課題の内容:
1/ 引用文の試案では、教員が身につけるべき能力を大きくいくつの領域に分けていますか。
2/ 引用文のうち、「教員のICT活用能力規準表の試案(1)」で始まり「うにできればと考えています。」で終わる部分を、一字も変えずにもう一度書いてください。

ICT活用教育のヒント

「教育の情報化とIT活用教育」コラム 原克彦

教員のICT活用能力規準表の試案(1)

学校へのICT関連機器の導入とともに、それらを授業や教育活動に活用するための先生の力が必要になってきました。そのための研修会や実技指導が様々な形態で実施されてきましたが、どの程度まで身につけることが必要なのか、その指針が示されていないため、研修を受ける教員側にとっても、目標が今ひとつ分かりにくいという声が聞かれました。

そこで、私の所属する情報教育を研究する「はら研」(研究会の説明は後述)では、昨年末から今年の4月にかけて、学校の先生や指導主事、関連する企業の方々約50名に参加していただいて、「教員のICT活用能力規準表」の作成を進めてきました。その試案がほぼ完成しましたので、一部を少し紹介します。

この試案では、教員が身につけるべき能力を大きく6つの領域に分け、それらの中に25の中項目を設け、さらにその中項目を4つの能力域に分けて整理しました。

また、規準だけでなく、それぞれの段階で身につけるべき具体的な目標を列挙し、研修などが実施しやすいように配慮しています。表を元にして研修を計画し、それぞれの研修でどの部分の力が身についたかを明確にすることで、自身で不足している能力を把握することが可能になるようにできればと考えています。

提供データ:
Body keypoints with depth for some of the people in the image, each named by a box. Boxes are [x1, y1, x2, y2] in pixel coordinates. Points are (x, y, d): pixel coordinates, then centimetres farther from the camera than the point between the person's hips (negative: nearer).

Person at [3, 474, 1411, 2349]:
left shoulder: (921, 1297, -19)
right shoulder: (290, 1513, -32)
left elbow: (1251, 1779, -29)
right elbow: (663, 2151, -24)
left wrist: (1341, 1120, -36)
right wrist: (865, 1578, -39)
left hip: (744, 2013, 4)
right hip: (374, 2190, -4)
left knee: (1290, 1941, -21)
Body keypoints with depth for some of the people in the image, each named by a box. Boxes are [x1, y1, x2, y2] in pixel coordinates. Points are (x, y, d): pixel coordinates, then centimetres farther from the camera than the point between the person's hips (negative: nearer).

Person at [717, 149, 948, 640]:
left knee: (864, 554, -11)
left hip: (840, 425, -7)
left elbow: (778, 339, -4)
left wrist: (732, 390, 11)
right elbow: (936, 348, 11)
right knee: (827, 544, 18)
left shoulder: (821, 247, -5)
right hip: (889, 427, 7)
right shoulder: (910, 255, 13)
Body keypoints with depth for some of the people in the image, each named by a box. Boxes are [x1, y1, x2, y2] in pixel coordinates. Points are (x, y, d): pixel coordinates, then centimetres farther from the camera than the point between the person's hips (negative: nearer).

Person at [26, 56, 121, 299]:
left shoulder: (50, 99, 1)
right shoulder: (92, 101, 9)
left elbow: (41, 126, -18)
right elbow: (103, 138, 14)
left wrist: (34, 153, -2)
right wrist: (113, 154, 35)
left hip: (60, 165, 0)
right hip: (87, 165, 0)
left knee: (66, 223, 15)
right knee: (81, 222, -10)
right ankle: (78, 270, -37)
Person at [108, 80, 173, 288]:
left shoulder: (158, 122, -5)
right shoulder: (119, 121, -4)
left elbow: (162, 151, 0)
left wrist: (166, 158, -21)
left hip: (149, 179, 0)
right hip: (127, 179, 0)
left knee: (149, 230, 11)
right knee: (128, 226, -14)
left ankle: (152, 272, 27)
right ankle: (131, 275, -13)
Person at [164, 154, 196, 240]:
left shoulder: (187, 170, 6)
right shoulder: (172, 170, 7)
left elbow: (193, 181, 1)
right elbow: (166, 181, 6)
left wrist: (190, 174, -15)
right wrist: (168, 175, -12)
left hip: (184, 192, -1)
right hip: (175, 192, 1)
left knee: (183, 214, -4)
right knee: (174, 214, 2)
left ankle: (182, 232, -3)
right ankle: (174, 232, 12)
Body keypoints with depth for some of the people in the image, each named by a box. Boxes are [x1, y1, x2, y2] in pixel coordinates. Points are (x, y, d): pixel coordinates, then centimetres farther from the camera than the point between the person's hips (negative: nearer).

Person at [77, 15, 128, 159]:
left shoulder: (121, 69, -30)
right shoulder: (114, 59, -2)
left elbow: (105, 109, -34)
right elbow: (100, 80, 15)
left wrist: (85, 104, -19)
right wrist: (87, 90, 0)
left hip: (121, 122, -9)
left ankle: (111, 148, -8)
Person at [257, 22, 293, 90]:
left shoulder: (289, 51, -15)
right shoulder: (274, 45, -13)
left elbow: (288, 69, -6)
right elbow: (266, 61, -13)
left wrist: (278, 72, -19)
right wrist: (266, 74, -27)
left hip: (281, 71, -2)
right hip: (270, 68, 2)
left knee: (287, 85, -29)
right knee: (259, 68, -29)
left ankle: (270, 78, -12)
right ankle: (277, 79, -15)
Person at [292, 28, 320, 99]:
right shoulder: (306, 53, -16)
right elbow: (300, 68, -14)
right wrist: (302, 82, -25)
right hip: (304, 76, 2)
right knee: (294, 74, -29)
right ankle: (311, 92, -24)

各課題の答え:
1/ 6つの領域です。

2/
教員のICT活用能力規準表の試案(1)

学校へのICT関連機器の導入とともに、それらを授業や教育活動に活用するための先生の力が必要になってきました。そのための研修会や実技指導が様々な形態で実施されてきましたが、どの程度まで身につけることが必要なのか、その指針が示されていないため、研修を受ける教員側にとっても、目標が今ひとつ分かりにくいという声が聞かれました。

そこで、私の所属する情報教育を研究する「はら研」(研究会の説明は後述)では、昨年末から今年の4月にかけて、学校の先生や指導主事、関連する企業の方々約50名に参加していただいて、「教員のICT活用能力規準表」の作成を進めてきました。その試案がほぼ完成しましたので、一部を少し紹介します。

この試案では、教員が身につけるべき能力を大きく6つの領域に分け、それらの中に25の中項目を設け、さらにその中項目を4つの能力域に分けて整理しました。

また、規準だけでなく、それぞれの段階で身につけるべき具体的な目標を列挙し、研修などが実施しやすいように配慮しています。表を元にして研修を計画し、それぞれの研修でどの部分の力が身についたかを明確にすることで、自身で不足している能力を把握することが可能になるようにできればと考えています。